Heading into the second quarter, a total of 35 of the hedge funds tracked by Insider Monkey held long positions in Herbalife Ltd. (NYSE:HLF) with an aggregate capital investment valued at $1.57 billion. However, there were 37 hedge funds holding $1.34 billion worth of stock at the end of 2014. During the January – March period the stock had appreciated around 13% of its value, implying that there was some capital inflow into Herbalife during the same period.
Why do we pay attention to hedge fund sentiment. Most investors ignore hedge funds’ moves because as a group their average net returns trailed the market since 2008 by a large margin. Unfortunately, most investors don’t realize that hedge funds are hedged and they also charge an arm and a leg, so they are likely to underperform the market in a bull market. We ignore their short positions and by imitating hedge funds’ stock picks independently, we don’t have to pay them a dime. Our research has shown that hedge funds’ long stock picks generate strong risk adjusted returns. For instance the 15 most popular small-cap stocks outperformed the S&P 500 Index by an average of 95 basis points per month in our back-tests spanning the 1999-2012 period. We have been tracking the performance of these stocks in real-time since the end of August 2012. After all, things change and we need to verify that back-test results aren’t just a statistical fluke. We weren’t proven wrong. These 15 stocks managed to return more than 123% over the last 35 months and outperformed the S&P 500 Index by 65 percentage points (see more details here).
Keeping this in mind, we’re going to review the new action encompassing Herbalife Ltd. (NYSE:HLF).
How are hedge funds trading Herbalife Ltd. (NYSE:HLF)?
Among the hedge funds tracked by Insider Monkey, Carl Icahn’s Icahn Capital LP held the largest position in Herbalife with around 17 million shares valued at $726.9 million at the end of the first quarter. Followed by Icahn Capital LP is George Soros’ Soros Fund Management with around 3.5 million shares worth $147.4 million. Both investors left their stakes unchanged during the first three months of 2015. On the other hand, William Duhamel’s Route One Investment Company increased its holding by around 146% to 1.8 million shares. Some other hedge funds with similar optimism includes Steven Richman’s East Side Capital (RR Partners) and Joe Huber’s Huber Capital Management.

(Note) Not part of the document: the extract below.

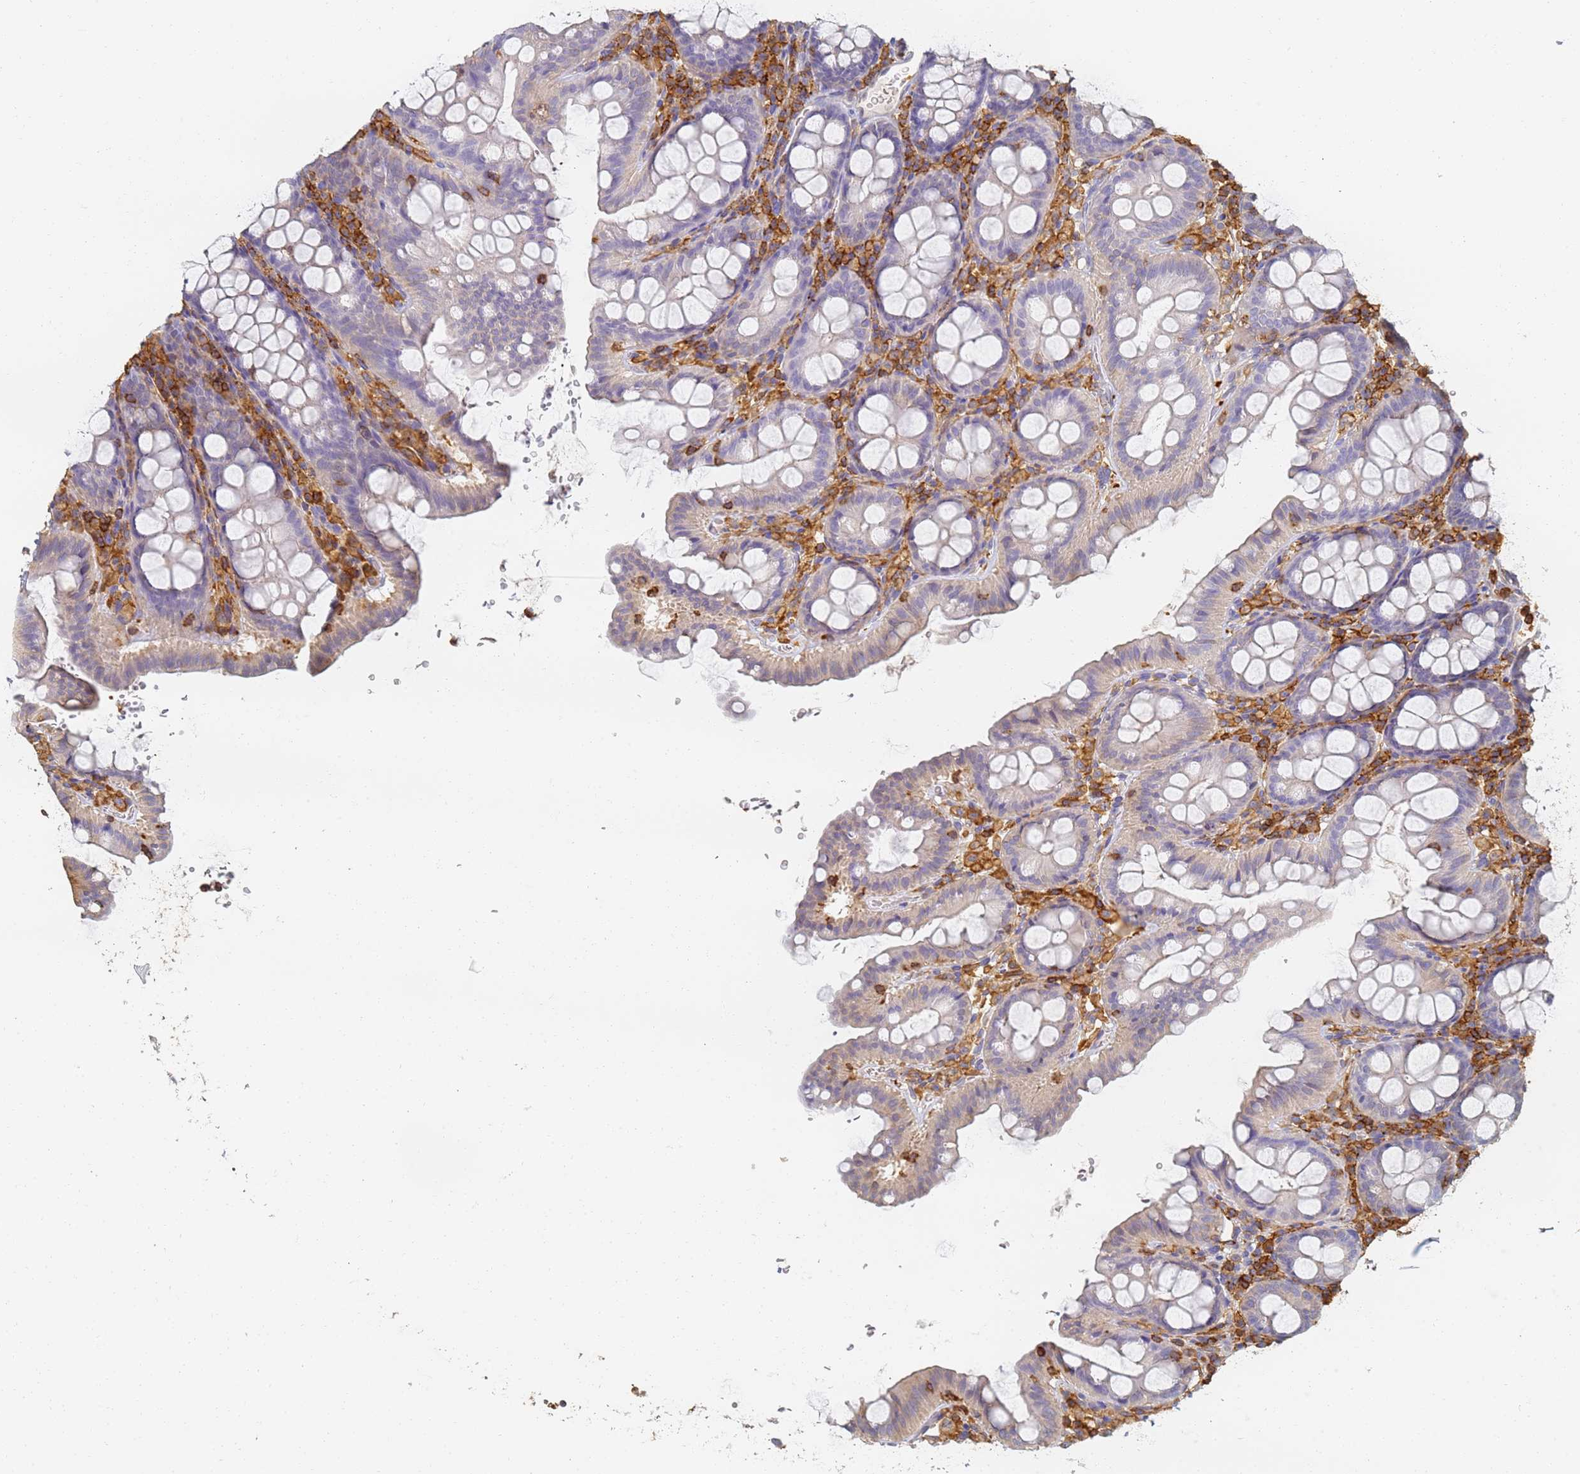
{"staining": {"intensity": "negative", "quantity": "none", "location": "none"}, "tissue": "colon", "cell_type": "Endothelial cells", "image_type": "normal", "snomed": [{"axis": "morphology", "description": "Normal tissue, NOS"}, {"axis": "topography", "description": "Colon"}], "caption": "Immunohistochemistry micrograph of normal colon: colon stained with DAB exhibits no significant protein staining in endothelial cells.", "gene": "BIN2", "patient": {"sex": "male", "age": 75}}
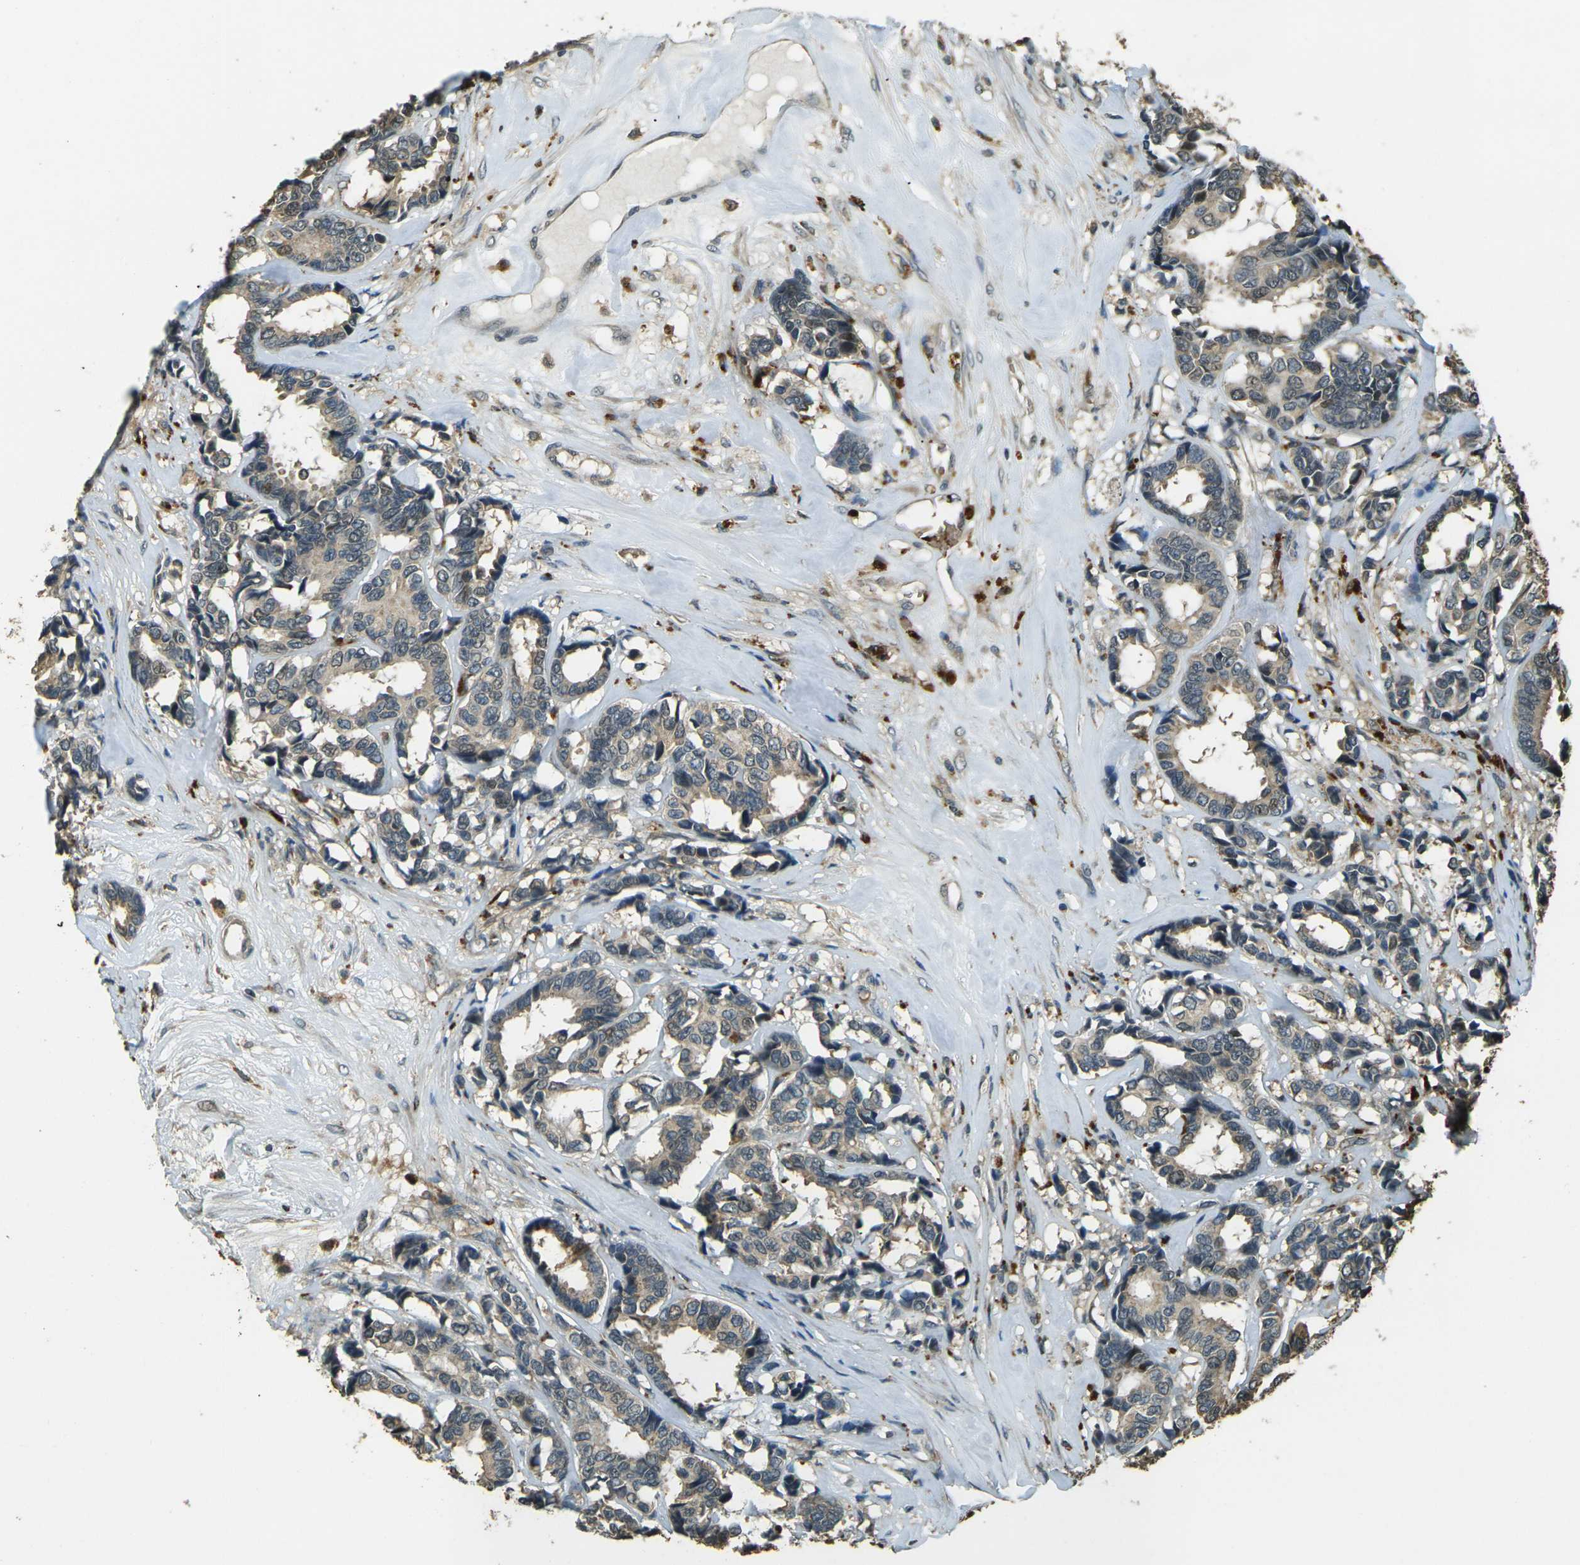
{"staining": {"intensity": "weak", "quantity": ">75%", "location": "cytoplasmic/membranous"}, "tissue": "breast cancer", "cell_type": "Tumor cells", "image_type": "cancer", "snomed": [{"axis": "morphology", "description": "Duct carcinoma"}, {"axis": "topography", "description": "Breast"}], "caption": "Tumor cells exhibit low levels of weak cytoplasmic/membranous expression in approximately >75% of cells in breast infiltrating ductal carcinoma.", "gene": "TOR1A", "patient": {"sex": "female", "age": 87}}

On the opposide side stands Benjamin A. Smith’s Laurion Capital Management, which sold all its 2.8 million shares during the January – March period.
To sum up, strong second quarter earnings, coupled with an upgraded full-year guidance, makes this stock attractive. Many analysts also turned bullish on Herbalife by setting higher price targets. In addition, the company enjoys a bullish sentiment from hedge funds. Taking all of this into account, we consider that at the moment Herbalife represents an attractive investment opportunity.